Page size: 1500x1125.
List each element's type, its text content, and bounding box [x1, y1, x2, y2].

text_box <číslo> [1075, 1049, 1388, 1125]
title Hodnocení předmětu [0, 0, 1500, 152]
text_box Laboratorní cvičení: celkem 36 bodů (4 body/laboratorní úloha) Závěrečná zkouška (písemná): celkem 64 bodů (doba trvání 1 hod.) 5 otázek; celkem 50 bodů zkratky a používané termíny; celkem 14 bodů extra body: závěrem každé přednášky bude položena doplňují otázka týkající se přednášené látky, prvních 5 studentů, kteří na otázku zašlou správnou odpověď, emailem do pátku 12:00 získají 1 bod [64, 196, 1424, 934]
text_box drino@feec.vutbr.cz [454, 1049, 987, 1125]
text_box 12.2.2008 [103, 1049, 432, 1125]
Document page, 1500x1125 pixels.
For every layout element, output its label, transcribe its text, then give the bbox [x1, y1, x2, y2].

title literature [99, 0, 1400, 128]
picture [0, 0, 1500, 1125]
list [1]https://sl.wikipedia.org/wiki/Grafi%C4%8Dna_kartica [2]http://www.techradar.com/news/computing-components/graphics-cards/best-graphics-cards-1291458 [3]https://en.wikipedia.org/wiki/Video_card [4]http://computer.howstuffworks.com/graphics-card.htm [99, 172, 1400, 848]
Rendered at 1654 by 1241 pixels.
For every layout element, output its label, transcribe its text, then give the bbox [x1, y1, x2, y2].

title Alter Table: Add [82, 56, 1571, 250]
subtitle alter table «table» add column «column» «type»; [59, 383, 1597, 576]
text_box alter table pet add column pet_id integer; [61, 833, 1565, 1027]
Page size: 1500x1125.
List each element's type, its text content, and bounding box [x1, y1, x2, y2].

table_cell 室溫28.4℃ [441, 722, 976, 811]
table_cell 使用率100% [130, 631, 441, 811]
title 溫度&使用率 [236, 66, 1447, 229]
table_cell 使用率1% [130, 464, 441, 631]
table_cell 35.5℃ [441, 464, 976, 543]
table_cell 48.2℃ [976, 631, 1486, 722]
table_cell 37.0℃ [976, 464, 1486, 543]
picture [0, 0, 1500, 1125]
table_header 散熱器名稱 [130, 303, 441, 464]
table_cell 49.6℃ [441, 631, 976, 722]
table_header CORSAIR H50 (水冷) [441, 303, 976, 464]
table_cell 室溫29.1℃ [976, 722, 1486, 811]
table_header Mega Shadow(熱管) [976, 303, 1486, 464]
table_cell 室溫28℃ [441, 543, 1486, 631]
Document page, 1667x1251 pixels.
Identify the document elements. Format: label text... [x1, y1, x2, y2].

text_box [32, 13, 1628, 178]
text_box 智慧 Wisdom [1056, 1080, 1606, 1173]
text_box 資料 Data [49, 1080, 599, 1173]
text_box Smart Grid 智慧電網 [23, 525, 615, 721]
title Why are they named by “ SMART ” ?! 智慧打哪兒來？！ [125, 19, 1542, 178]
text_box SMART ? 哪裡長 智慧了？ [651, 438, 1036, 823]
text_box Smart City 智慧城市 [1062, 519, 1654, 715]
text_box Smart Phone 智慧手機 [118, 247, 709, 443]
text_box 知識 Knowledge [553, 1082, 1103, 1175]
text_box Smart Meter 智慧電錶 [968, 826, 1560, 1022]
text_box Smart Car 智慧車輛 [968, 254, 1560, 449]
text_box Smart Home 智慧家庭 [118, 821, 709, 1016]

Written task » Reproduce all of the lines above word for word, with nothing changed or left out.

Reply »
Page size: 1500x1125.
List each element's type, its text content, and bounding box [x1, y1, x2, y2].

text_box <číslo> [1075, 1049, 1388, 1125]
title Hodnocení předmětu [0, 0, 1500, 152]
text_box Laboratorní cvičení: celkem 36 bodů (4 body/laboratorní úloha) Závěrečná zkouška (písemná): celkem 64 bodů (doba trvání 1 hod.) 5 otázek; celkem 50 bodů zkratky a používané termíny; celkem 14 bodů extra body: závěrem každé přednášky bude položena doplňují otázka týkající se přednášené látky, prvních 5 studentů, kteří na otázku zašlou správnou odpověď, emailem do pátku 12:00 získají 1 bod [64, 196, 1424, 934]
text_box drino@feec.vutbr.cz [454, 1049, 987, 1125]
text_box 12.2.2008 [103, 1049, 432, 1125]
Document page, 1500x1125 pixels.
For every layout element, output its label, transcribe its text, then give the bbox [x1, y1, x2, y2].

title literature [99, 0, 1400, 128]
picture [0, 0, 1500, 1125]
list [1]https://sl.wikipedia.org/wiki/Grafi%C4%8Dna_kartica [2]http://www.techradar.com/news/computing-components/graphics-cards/best-graphics-cards-1291458 [3]https://en.wikipedia.org/wiki/Video_card [4]http://computer.howstuffworks.com/graphics-card.htm [99, 172, 1400, 848]
Rendered at 1654 by 1241 pixels.
For every layout element, output its label, transcribe its text, then give the bbox [x1, y1, x2, y2].

title Alter Table: Add [82, 56, 1571, 250]
subtitle alter table «table» add column «column» «type»; [59, 383, 1597, 576]
text_box alter table pet add column pet_id integer; [61, 833, 1565, 1027]
Page size: 1500x1125.
List each element's type, its text content, and bounding box [x1, y1, x2, y2].

table_cell 室溫28.4℃ [441, 722, 976, 811]
table_cell 使用率100% [130, 631, 441, 811]
title 溫度&使用率 [236, 66, 1447, 229]
table_cell 使用率1% [130, 464, 441, 631]
table_cell 35.5℃ [441, 464, 976, 543]
table_cell 48.2℃ [976, 631, 1486, 722]
table_cell 37.0℃ [976, 464, 1486, 543]
picture [0, 0, 1500, 1125]
table_header 散熱器名稱 [130, 303, 441, 464]
table_cell 49.6℃ [441, 631, 976, 722]
table_header CORSAIR H50 (水冷) [441, 303, 976, 464]
table_cell 室溫29.1℃ [976, 722, 1486, 811]
table_header Mega Shadow(熱管) [976, 303, 1486, 464]
table_cell 室溫28℃ [441, 543, 1486, 631]
Document page, 1667x1251 pixels.
Identify the document elements. Format: label text... [x1, y1, x2, y2].

text_box [32, 13, 1628, 178]
text_box 智慧 Wisdom [1056, 1080, 1606, 1173]
text_box 資料 Data [49, 1080, 599, 1173]
text_box Smart Grid 智慧電網 [23, 525, 615, 721]
title Why are they named by “ SMART ” ?! 智慧打哪兒來？！ [125, 19, 1542, 178]
text_box SMART ? 哪裡長 智慧了？ [651, 438, 1036, 823]
text_box Smart City 智慧城市 [1062, 519, 1654, 715]
text_box Smart Phone 智慧手機 [118, 247, 709, 443]
text_box 知識 Knowledge [553, 1082, 1103, 1175]
text_box Smart Meter 智慧電錶 [968, 826, 1560, 1022]
text_box Smart Car 智慧車輛 [968, 254, 1560, 449]
text_box Smart Home 智慧家庭 [118, 821, 709, 1016]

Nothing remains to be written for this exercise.